CANCER: TRIPLE NEGATIVE. METASTATIC. BREAST.
I am beginning this blog in the Spring of 2019. My cancer will be 6-years-old in June. It made its first appearance as a lump that I could see and feel, in my left breast. The doctors found another one I couldn’t see or feel, in my right breast. I had a double mastectomy followed by chemotherapy. In February 2015, I discovered a “local recurrence”—cancer in a lymph node in my left axilla (armpit). I had surgery, in which fourteen lymph nodes were removed: the bad one plus thirteen innocents. After surgery, and healing from surgery, I had radiation. In December 2017, my left shoulder started to hurt. It hurt through bone scans and physical therapy, x-rays, MRIs, chiropracty, full body massage, and acupuncture. It hurt through the gradual loss of function in my left arm. It hurt like a bad day in hell. In July 2018, the right MRI, the right CT scan, and the right doctor came together to identify the tumor in and among the brachial plexus nerves in my left shoulder. Stage IV, Triple Negative, Metastatic Breast Cancer–which has recently spread to my lung and liver. I had radiation again and have now tried three different chemo regimens. The third one seems to be the charm. Fingers crossed.
ME: 59. CALIFORNIAN. RETIRED. UNUSUAL. MARRIED. ONE DAUGHTER.
About me–the person inside-underneath-around the cancer: I’m a 59-year-old lady.

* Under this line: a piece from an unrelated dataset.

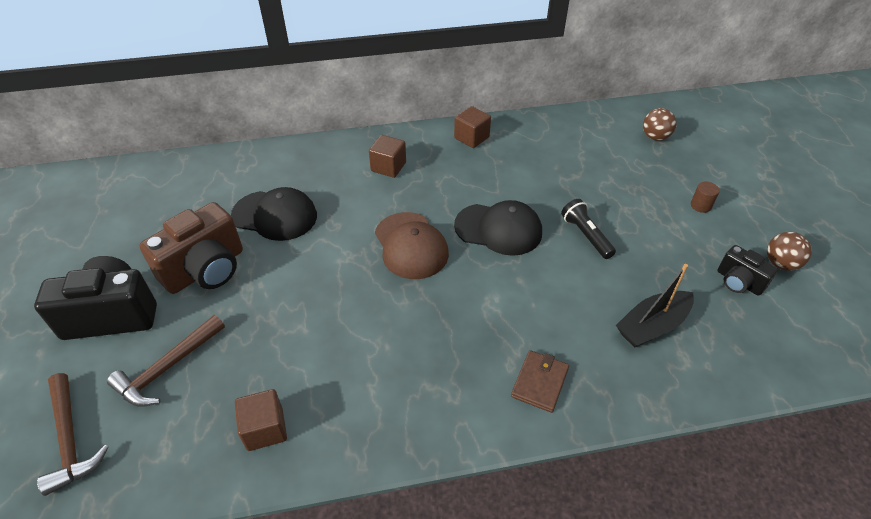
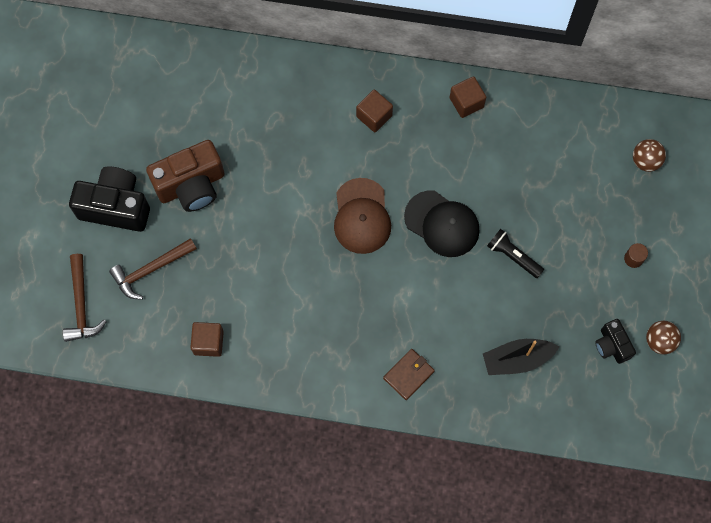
camera: 20 degrees right, 25 degrees up
(275, 215) = (258, 144): black cap -> none
(586, 235) = (513, 256): black flashlight -> black flashlight turned 45 degrees counterclockwise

I grew up in this foggy tourist town on the magnificent coast of central California and, after briefish sojourns in Baltimore, Boulder, and Palm Springs, I made my life here. For work: I spent five years with a book wholesaler, another five years in the hotel/food and beverage field, then twenty-four years administering rules and regulations for a government agency. I retired in 2015. I may look like your average middle-aged white lady with a thing for pretty clothes, but my mind acts like I’m a teenager with ADD. There’s a lot going on in there. Some of it is charming, unique, creative; the rest is dark, unsavory, disagreeable. I have a husband who’s a dreamboat and a darling grown-up daughter–my only progeny. I have always loved to write—have always known that I could express myself better in words on a page or screen than in words tumbling out of my graceless, pink-lipsticked mouth. And it’s now or never, my friends. Hence, this blog.
BLOG: THE THING ABOUT CANCER
This is my rant about the sadness and silliness, the pain and the absurdity, the aggravations and the ridiculousness of living under a medical death sentence. Keep reading. I think you’re going to like it.
Everyone’s experience of cancer, of care taking, of living in this crazy old universe, is unique. I will try to be gentle with advice here. I’m not an expert in anything. I’m not an expert in anything medical. I’m not an expert in anything psychological. With a memory like mine (brief, selective, Swiss cheese-ish), I’m not even an expert in my own story. Read with a grain of salt. Better yet, with a bag of those lavishly salted pretzels. Or whatever satisfies your cravings. Just read.